----- Source material

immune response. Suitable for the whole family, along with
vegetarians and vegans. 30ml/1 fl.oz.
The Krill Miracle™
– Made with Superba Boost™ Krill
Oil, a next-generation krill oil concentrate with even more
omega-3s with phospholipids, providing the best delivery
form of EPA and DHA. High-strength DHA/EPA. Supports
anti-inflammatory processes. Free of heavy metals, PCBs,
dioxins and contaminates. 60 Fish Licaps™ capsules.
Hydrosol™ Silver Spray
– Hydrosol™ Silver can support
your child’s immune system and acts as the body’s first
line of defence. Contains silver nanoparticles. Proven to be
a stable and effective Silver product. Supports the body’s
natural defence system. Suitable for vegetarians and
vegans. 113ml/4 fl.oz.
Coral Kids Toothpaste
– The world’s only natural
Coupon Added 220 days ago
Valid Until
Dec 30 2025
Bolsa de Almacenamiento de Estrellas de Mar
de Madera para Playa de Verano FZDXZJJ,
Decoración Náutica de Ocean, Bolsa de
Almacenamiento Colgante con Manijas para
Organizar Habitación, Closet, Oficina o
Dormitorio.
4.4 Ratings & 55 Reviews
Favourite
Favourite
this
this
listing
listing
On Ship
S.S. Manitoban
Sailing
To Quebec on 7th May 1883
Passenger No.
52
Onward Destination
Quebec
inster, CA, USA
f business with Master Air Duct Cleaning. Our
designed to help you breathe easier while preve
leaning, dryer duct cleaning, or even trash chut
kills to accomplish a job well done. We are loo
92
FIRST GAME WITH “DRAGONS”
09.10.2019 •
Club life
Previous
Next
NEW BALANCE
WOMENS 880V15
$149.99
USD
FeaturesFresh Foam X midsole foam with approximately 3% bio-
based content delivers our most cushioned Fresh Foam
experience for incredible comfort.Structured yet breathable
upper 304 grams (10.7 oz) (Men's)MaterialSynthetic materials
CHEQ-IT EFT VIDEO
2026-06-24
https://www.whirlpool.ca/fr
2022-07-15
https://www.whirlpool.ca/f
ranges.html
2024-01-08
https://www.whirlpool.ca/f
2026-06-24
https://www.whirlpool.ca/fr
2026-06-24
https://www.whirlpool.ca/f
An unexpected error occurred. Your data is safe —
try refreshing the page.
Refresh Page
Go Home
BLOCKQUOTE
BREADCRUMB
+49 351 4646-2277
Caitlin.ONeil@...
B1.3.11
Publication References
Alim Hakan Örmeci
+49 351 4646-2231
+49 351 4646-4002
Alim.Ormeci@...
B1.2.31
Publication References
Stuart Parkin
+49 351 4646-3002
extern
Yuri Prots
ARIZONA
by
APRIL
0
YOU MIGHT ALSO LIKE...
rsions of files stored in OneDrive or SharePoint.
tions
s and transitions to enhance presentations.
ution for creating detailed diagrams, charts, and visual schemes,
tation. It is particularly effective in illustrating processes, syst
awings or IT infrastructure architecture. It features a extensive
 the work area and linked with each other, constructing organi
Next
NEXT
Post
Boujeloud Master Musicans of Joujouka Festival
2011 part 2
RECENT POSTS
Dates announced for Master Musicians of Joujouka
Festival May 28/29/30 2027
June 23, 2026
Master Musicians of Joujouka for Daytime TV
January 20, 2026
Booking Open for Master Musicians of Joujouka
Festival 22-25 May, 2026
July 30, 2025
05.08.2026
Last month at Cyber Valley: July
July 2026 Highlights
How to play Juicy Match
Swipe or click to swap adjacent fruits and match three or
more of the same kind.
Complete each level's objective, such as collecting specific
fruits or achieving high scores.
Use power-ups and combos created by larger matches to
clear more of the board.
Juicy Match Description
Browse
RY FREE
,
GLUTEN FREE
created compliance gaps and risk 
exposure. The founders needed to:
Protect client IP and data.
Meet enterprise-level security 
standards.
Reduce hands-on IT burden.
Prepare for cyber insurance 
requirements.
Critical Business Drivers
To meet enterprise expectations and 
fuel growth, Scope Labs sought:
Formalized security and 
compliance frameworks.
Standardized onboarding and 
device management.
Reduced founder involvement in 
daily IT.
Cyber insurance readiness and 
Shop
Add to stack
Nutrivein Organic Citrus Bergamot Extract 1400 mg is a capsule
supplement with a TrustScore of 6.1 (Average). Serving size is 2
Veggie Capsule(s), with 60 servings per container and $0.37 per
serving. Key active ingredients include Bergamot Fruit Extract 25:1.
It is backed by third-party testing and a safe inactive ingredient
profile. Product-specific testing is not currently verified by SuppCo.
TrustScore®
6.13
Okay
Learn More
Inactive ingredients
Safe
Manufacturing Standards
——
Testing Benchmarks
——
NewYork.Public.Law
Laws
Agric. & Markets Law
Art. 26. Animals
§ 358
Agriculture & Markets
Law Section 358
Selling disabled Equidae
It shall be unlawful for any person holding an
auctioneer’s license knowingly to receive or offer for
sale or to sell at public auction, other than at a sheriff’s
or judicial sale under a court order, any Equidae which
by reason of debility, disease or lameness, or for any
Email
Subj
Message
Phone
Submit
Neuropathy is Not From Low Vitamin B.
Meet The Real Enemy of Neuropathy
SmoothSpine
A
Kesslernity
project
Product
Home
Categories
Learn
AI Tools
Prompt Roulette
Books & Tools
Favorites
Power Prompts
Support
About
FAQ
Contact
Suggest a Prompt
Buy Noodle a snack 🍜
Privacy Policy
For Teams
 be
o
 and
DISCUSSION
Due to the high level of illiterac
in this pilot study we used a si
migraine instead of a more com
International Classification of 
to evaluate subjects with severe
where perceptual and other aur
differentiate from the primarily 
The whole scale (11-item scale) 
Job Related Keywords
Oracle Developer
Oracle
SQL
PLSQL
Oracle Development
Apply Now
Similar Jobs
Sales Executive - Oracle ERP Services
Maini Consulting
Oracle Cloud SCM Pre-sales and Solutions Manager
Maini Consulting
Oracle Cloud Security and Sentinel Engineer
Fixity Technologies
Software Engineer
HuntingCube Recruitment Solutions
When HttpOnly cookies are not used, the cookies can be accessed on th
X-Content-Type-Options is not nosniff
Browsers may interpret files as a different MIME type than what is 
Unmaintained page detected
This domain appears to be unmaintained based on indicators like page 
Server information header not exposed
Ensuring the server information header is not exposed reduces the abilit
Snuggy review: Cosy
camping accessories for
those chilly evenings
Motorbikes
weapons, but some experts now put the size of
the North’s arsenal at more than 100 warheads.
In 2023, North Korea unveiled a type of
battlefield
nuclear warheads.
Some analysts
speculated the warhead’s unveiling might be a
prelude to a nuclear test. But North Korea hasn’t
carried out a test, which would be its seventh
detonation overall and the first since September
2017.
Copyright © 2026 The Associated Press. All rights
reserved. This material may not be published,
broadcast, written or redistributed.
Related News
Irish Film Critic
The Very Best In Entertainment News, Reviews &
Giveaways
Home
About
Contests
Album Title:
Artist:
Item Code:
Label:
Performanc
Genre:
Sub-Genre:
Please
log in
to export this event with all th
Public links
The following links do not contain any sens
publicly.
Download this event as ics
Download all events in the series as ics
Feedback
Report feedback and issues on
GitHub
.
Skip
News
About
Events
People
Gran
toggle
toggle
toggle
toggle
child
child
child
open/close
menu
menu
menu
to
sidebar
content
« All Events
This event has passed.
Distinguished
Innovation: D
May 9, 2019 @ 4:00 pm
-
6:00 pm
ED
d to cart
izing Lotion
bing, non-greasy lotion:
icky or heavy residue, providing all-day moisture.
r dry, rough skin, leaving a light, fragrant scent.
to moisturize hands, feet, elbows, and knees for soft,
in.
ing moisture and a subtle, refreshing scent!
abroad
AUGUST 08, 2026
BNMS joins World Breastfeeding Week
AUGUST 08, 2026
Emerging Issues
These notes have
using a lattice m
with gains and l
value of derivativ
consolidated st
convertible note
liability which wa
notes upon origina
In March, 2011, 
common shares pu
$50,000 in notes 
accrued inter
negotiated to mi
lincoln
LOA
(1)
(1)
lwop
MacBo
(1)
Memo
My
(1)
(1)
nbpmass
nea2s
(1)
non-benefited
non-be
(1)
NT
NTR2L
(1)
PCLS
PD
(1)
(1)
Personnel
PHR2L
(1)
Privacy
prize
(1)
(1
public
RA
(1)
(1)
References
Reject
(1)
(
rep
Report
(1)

----------

Job item:
Rewrite the records from their first line through the line containing "omega-3s with phospholipids, providing", changing "concentrate" to "extract" and keeping everything else the same.

Exercise response:
immune response. Suitable for the whole family, along with
vegetarians and vegans. 30ml/1 fl.oz.
The Krill Miracle™
– Made with Superba Boost™ Krill
Oil, a next-generation krill oil extract with even more
omega-3s with phospholipids, providing the best delivery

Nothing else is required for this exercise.